All of these developments are part of the general assault on education, which we should remember is part of a much more general assault on the whole society. That's the neoliberal program, which is being protested all over the world, by the Occupy movement here, by the activists in Tahrir Square in Egypt, in different forms in different countries, but all over. It's a very harmful system, except for the very rich. Actually, there's a nice little monograph that just came out from the Economic Policy Institute—which is the main source of reliable, regular data on working America and the economy—called
Failure by Design
.
20
The author, Josh Bivens, reviews the economic policies of the past forty years roughly and points out that they're a class-based failure. Of course, they're a great success for the top tenth of a percent of the population—the traders, CEOs—but they're a failure for the large majority. By design. There are plenty of alternative policies, but these others are the ones that are chosen.

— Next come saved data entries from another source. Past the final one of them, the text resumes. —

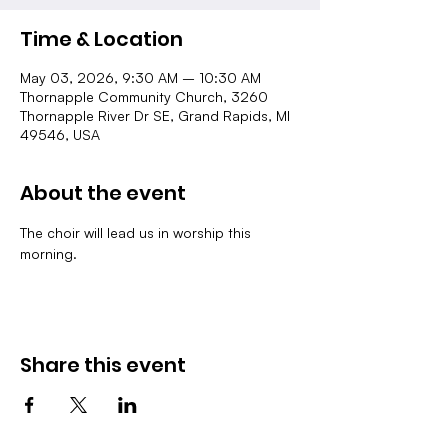
Time & Location
May 03, 2026, 9:30 AM – 10:30 AM
Thornapple Community Church, 3260
Thornapple River Dr SE, Grand Rapids, MI
49546, USA
About the event
The choir will lead us in worship this 
morning.
Share this event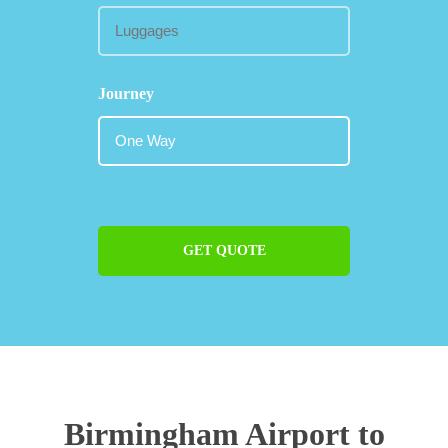
Journey
GET QUOTE
Birmingham Airport to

We're seeing similar dynamics right now in dramatic form in Europe, where the banks and the bureaucrats have been imposing a policy of austerity under stagnation, which is almost bound to make things worse and will make it harder to pay debts. They've been pretty sharply criticized by economists, even by the business press, but they're pursuing austerity. It's difficult to give a rationale on economic grounds. In fact, I think impossible. But you can find a rationale. In fact, it was more or less stated by the president of the European Central Bank, Mario Draghi, in an interview in the
Wall Street Journal
in which he said that the social contract in Europe is over.
21
In other words, we're killing the social contract.

 

You always talk about the institutional imperatives and the structural underpinning of these policies. But don't you have to keep the patient in reasonably good health and functioning? Aren't they killing the goose?

 

It depends on what time scale you have in mind. There's plenty of cheap labor around the world. You can outsource production. If you're Apple, one of the world's richest corporations, you can have workers employed by Foxconn, a Taiwanese company, in southwestern China, living and working in hideous conditions, committing suicide, and you can make a lot of profit out of that.
22
If China turns out to be too expensive, you can go to Bangladesh and sub-Saharan Africa. You can keep that going for a long time. Yes, there's a long-term problem, but there are long-term problems in capitalist economies anyway. There's a problem with overproduction. There's a crisis of accumulation. These are long-term problems that you try to keep at bay in various ways, all while planning for short-term wealth and privilege. That's the way business works.